= Al Fong =

American gymnastics coach (born c. 1953)

Alvin Fong (born c. 1953) is an American gymnastics coach and founder of Great American Gymnastics Express, a gymnastics club in Blue Springs, Missouri. Fong coached Julissa Gomez and Christy Henrich, Olympic hopefuls for the 1988 Seoul Olympics, who died after a competition accident and from anorexia, respectively. He has since coached two Olympic silver medalists: Terin Humphrey and Courtney McCool.

In 2026, USA Gymnastics and SafeSport permanently banned Fong from coaching after an investigation substantiated allegations of verbal, physical, and emotional abuse.

==Career==
A second-generation Chinese-American, born and raised in Seattle, Washington, Fong earned a gymnastics scholarship to Louisiana State University. In 1975, he graduated and became a gymnastics coach. In 1979, Fong started his own gym, the Great American Gymnastics Express (also known as GAGE Center), in Blue Springs, Missouri.

In the 1980s, Fong coached Julissa Gomez and Christy Henrich. Gomez died after breaking her neck while performing a Yurchenko vault. Henrich died from complications of anorexia nervosa. After Henrich's death, Fong stopped coaching elite gymnastics and instead taught after-school programs for some time.

In the early 2000s, Fong coached Terin Humphrey and Courtney McCool at GAGE Center. At a selection camp for the 2003 World Championships, Humphrey was selected as a second alternate. She was not allowed to practice with the U.S. team. Fong commented that the experience was very painful and said Humphrey should have been picked to compete.

At the 2004 Athens Olympics, Humphrey and McCool helped the U.S. team win the team silver medal; Humphrey also took silver in individual uneven bars. Fong also told reporters that South Korean officials did not properly lodge a protest against the scoring of American gymnast Paul Hamm in the men's all-around competition.

In 2007, he acknowledged "yelling or screaming" at his gymnasts in the 1980s, but told ESPN that he had since adopted a calmer style.

In 2019, Fong coached Leanne Wong and Kara Eaker.

In 2020, Fong became the subject of an investigation by U.S. Center for SafeSport into about 40 allegations of verbal, physical, and emotional abuse. On December 22, 2025, Fong was suspended for five years; his wife, Armine Barutyan, was given a one-year suspension. On September 11, 2026, both were made permanently ineligible to coach due to emotional and physical misconduct, abuse of process, and retaliation.

==Athlete deaths==

=== Julissa Gomez and the Yurchenko vault ===
Julissa Gomez broke her neck while performing a Yurchenko vault in 1988 during the World Sports Fair in Japan, just before the 1988 Olympic trials. She died as a result of her injuries in hospital. After the accident, Fong said: "One thing is certain...Julissa certainly wouldn't want national team members to stop competing, or want me to quit being the coach that I am". Some coaches supported banning the vault entirely after Gomez's accident, but Fong said that "a lot of the coaches are concerned about the hysteria going on about this vault[...]This could hamper the development of the sport." He said that banning the vault would put the United States even further behind the Soviets and suggested that coaches should teach the vault to gymnasts when they are younger so they will have more time to develop it. Fong had pressured Gomez to attempt the vault.

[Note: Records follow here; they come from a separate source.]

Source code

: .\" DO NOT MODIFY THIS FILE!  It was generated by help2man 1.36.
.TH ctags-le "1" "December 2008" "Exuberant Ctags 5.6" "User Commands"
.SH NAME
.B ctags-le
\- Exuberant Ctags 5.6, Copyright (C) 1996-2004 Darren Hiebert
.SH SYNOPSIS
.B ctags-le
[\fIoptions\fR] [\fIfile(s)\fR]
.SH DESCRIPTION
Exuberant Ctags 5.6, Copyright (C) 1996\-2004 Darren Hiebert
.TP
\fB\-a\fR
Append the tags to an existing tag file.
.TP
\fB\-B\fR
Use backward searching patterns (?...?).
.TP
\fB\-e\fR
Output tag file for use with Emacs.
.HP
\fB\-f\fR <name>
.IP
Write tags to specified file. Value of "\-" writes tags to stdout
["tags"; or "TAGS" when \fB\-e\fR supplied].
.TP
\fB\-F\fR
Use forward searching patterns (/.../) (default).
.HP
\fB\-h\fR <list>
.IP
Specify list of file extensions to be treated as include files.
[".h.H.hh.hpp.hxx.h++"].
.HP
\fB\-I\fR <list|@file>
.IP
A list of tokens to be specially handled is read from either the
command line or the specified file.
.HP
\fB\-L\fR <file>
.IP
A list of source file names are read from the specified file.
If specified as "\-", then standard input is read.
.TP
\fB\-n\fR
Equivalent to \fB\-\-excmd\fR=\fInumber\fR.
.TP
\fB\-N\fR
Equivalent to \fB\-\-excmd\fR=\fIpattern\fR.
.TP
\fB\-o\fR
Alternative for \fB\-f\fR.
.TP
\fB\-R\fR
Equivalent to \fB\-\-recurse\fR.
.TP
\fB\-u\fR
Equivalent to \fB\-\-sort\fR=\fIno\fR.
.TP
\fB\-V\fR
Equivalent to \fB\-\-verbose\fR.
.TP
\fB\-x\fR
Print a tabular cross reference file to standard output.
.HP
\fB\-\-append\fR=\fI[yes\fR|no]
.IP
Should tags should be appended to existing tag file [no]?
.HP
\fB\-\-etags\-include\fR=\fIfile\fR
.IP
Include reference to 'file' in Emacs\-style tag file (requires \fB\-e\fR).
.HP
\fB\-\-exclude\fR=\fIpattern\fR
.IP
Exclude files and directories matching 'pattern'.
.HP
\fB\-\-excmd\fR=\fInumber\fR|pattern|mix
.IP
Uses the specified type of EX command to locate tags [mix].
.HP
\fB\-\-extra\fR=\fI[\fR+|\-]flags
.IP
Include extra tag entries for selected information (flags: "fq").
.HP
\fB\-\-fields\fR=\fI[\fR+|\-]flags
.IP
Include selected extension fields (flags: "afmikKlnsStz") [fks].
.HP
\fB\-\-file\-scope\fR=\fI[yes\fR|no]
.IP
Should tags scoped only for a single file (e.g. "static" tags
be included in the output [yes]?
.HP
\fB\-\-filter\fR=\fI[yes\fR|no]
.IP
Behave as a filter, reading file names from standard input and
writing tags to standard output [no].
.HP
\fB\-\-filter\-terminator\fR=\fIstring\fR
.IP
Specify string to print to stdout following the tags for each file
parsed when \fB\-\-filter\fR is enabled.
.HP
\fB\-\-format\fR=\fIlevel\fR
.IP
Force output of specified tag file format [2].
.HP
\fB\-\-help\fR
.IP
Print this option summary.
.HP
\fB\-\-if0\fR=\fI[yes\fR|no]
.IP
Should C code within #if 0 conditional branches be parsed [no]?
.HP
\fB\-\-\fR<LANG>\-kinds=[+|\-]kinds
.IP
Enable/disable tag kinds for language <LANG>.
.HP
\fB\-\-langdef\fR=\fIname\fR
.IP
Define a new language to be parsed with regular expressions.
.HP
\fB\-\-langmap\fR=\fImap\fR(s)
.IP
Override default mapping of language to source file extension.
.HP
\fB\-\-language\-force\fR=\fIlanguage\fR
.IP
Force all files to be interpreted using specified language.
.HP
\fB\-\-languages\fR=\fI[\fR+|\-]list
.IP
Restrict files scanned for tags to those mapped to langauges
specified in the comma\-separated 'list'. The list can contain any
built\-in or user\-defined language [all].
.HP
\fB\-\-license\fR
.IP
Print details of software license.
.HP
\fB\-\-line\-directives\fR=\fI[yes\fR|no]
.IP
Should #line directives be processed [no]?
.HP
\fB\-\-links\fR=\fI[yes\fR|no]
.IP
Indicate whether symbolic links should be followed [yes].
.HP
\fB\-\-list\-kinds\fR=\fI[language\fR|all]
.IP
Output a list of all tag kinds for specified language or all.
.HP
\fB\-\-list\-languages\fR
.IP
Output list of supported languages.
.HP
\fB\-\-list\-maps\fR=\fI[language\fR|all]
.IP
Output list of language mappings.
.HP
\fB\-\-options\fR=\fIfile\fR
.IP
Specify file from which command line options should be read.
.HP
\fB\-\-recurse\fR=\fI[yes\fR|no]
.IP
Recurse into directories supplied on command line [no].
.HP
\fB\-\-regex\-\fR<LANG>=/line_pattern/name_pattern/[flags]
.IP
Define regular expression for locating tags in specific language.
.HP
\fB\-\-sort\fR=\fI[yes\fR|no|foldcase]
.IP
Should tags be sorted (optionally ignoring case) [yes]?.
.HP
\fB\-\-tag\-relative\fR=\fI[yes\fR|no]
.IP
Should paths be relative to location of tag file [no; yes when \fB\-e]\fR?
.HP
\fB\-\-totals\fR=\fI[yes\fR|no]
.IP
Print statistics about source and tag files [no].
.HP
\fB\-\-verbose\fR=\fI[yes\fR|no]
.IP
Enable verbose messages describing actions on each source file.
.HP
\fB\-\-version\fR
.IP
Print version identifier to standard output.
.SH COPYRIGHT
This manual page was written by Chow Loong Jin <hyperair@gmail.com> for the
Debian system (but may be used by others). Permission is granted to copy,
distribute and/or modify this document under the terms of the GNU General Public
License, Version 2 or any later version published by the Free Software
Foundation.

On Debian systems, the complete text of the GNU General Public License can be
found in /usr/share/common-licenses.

Another one of Fong's gymnasts, Karen Tierney, cracked the C-1 vertebra in her neck when she landed on her head performing the Yurchenko vault at the U.S. Olympic Festival in 1987. Tierney had decided she would not perform the skill anymore after the accident and has said that Fong continued to encourage her to perform it anyway. Fong insists that he did not pressure Tierney to continue performing the Yurchenko.

=== Christy Henrich ===
He coached Christy Henrich, who missed the 1988 Seoul Olympics by .188. Henrich developed anorexia nervosa after a judge told her she was too heavy at 93 pounds to make the Olympic team. As a result of her illness, she was unable to compete after 1990. She retired from the sport in 1991 and died from multiple organ system failure in 1994 at age 22. She weighed 47 lbs at the time of her death. Fong had stopped coaching Christy in 1989 and has said that he "kicked her out of the gym for her own good" adding that she had lost the strength needed to complete her routines safely. Henrich said that Fong called her the "Pillsbury Dough Boy", which Fong has denied.

Fong stopped coaching elite gymnastics for a time after Henrich's death. The best gymnasts left his gym and his reputation as a coach was damaged. He taught after-school programs for a time, until he met nine-year-old Terin Humphrey.

==Personal life==
Fong is married to former Soviet gymnast Armine Barutyan-Fong, who was a gymnastics coach at GAGE Center. Together they have a daughter.